*WHAT THIS TASK INVOLVES*: Retype the entries below exactly, and keep every picture out of your version.

*RECORD SET*:
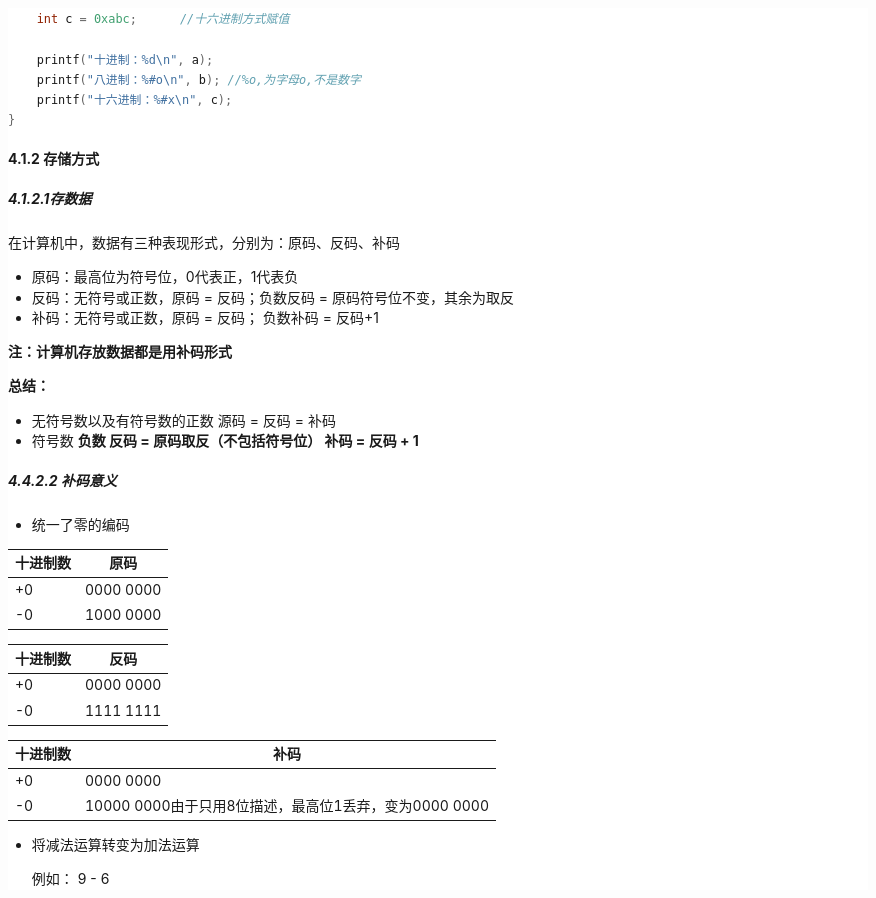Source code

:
 ```C
	int c = 0xabc;	    //十六进制方式赋值

	printf("十进制：%d\n", a);
	printf("八进制：%#o\n", b);	//%o,为字母o,不是数字
	printf("十六进制：%#x\n", c);
}
```



#### 4.1.2  存储方式

##### 4.1.2.1存数据

在计算机中，数据有三种表现形式，分别为：原码、反码、补码

* 原码：最高位为符号位，0代表正，1代表负
* 反码：无符号或正数，原码 = 反码；负数反码 = 原码符号位不变，其余为取反
* 补码：无符号或正数，原码 = 反码； 负数补码 = 反码+1

**注：计算机存放数据都是用补码形式**



**总结：**

* 无符号数以及有符号数的正数  源码 = 反码 = 补码
* 符号数 **负数  反码 = 原码取反（不包括符号位）   补码 = 反码 + 1**  



##### 4.4.2.2 补码意义

* 统一了零的编码

| **十进制数** | **原码**  |
| ------------ | --------- |
| +0           | 0000 0000 |
| -0           | 1000 0000 |

| **十进制数** | **反码**  |
| ------------ | --------- |
| +0           | 0000 0000 |
| -0           | 1111 1111 |

| **十进制数** | **补码**                                              |
| ------------ | ----------------------------------------------------- |
| +0           | 0000 0000                                             |
| -0           | 10000 0000由于只用8位描述，最高位1丢弃，变为0000 0000 |



* 将减法运算转变为加法运算

  例如： 9 - 6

*EXERCISE OUTPUT*:
Source code

:
 ```C
	int c = 0xabc;	    //十六进制方式赋值

	printf("十进制：%d\n", a);
	printf("八进制：%#o\n", b);	//%o,为字母o,不是数字
	printf("十六进制：%#x\n", c);
}
```



#### 4.1.2  存储方式

##### 4.1.2.1存数据

在计算机中，数据有三种表现形式，分别为：原码、反码、补码

* 原码：最高位为符号位，0代表正，1代表负
* 反码：无符号或正数，原码 = 反码；负数反码 = 原码符号位不变，其余为取反
* 补码：无符号或正数，原码 = 反码； 负数补码 = 反码+1

**注：计算机存放数据都是用补码形式**



**总结：**

* 无符号数以及有符号数的正数  源码 = 反码 = 补码
* 符号数 **负数  反码 = 原码取反（不包括符号位）   补码 = 反码 + 1**  



##### 4.4.2.2 补码意义

* 统一了零的编码

| **十进制数** | **原码**  |
| ------------ | --------- |
| +0           | 0000 0000 |
| -0           | 1000 0000 |

| **十进制数** | **反码**  |
| ------------ | --------- |
| +0           | 0000 0000 |
| -0           | 1111 1111 |

| **十进制数** | **补码**                                              |
| ------------ | ----------------------------------------------------- |
| +0           | 0000 0000                                             |
| -0           | 10000 0000由于只用8位描述，最高位1丢弃，变为0000 0000 |



* 将减法运算转变为加法运算

  例如： 9 - 6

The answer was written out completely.